Republicans plan to strip Planned Parenthood of hundreds of millions of dollars in federal funding as part of their rapid push to repeal President Barack Obama’s health-care overhaul, House Speaker Paul Ryan said Thursday.
Ryan said a defunding measure would appear in a special fast-track bill that is expected to pass Congress as soon as next month. “Planned Parenthood legislation would be in our reconciliation bill,” he said at a news conference in response to a question about plans to defund the organization.
Reconciliation is a special congressional procedure allowing legislation to bypass a Senate filibuster, meaning it would need only a simple majority of senators to pass rather than a 60-vote supermajority.

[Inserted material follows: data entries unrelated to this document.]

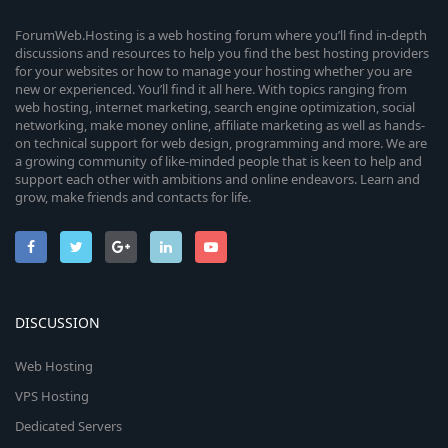
(
s
ForumWeb.Hosting is a web hosting forum where you’ll find in-depth
)
discussions and resources to help you find the best hosting providers
for your websites or how to manage your hosting whether you are
new or experienced. You’ll find it all here. With topics ranging from
web hosting, internet marketing, search engine optimization, social
networking, make money online, affiliate marketing as well as hands-
on technical support for web design, programming and more. We are
a growing community of like-minded people that is keen to help and
support each other with ambitions and online endeavors. Learn and
grow, make friends and contacts for life.
DISCUSSION
Web Hosting
VPS Hosting
Dedicated Servers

Ryan made his comments two days after a special investigative panel formed by Republicans issued a report recommending that Planned Parenthood, the nation’s largest abortion provider, lose its access to Medicaid reimbursements and federal family-planning funds. The GOP report also recommended that Congress allow states to exclude abortion providers from their Medicaid programs.
The group reported receiving $553 million in government funding in 2014, about half of its total revenue. Congress has barred federal funding for abortions since 1976, but health providers that offer abortions are eligible to use federal funds for other services.

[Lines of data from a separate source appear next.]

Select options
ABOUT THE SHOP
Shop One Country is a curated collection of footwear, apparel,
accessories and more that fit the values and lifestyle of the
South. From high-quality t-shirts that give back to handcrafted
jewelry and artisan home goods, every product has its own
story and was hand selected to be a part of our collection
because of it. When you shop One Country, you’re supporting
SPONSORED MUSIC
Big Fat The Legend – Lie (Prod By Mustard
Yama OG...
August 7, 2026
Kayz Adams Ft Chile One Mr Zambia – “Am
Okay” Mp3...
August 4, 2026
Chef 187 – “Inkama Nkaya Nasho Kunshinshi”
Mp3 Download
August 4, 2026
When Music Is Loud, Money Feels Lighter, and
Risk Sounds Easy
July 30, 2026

Planned Parenthood estimated that roughly 40 percent of its funding would be at risk should defunding legislation become law. Democrats are gearing up to defend against GOP attempts to attack the group. House Minority Leader Nancy Pelosi, D-Calif., and other lawmakers rallied Thursday afternoon on Capitol Hill with executives from Planned Parenthood and other women’s health organizations.
“We are going to stand against this with every fiber of our beings,” said Rep. Diana DeGette, D-Colo., chairwoman of the House Pro-Choice Caucus.
A 2015 reconciliation bill that repealed major parts of Obamacare also included language defunding Planned Parenthood. That bill passed both houses of Congress and was vetoed by Obama. Republicans expect President-elect Donald Trump to sign the coming reconciliation bill, even though he has spoken positively about Planned Parenthood in the past.
Republicans have a 52-to-48 Senate majority, and it appears it will be a tough task for Democrats to persuade enough GOP senators to oppose a defunding bill.
Only two Senate Republicans opposed the bill when it passed in 2015: Susan Collins, Maine, and Mark Kirk, Illinois. Kirk is no longer in the Senate, and Collins alone could not block the bill.
Planned Parenthood chief executive Cecile Richards, speaking to reporters Thursday afternoon, said she took Ryan’s threat “very seriously” and said her organization was launching a major national campaign to mobilize supporters.
On Capitol Hill, Richards said there would be a push to persuade GOP women senators to oppose the defunding push, and she pointed to a “real divide” between ideologically driven conservatives and more-pragmatic Republicans who are more wary of a divisive fight – including, she suggested, the president-elect.
“Donald Trump was not elected to defund Planned Parenthood,” she said.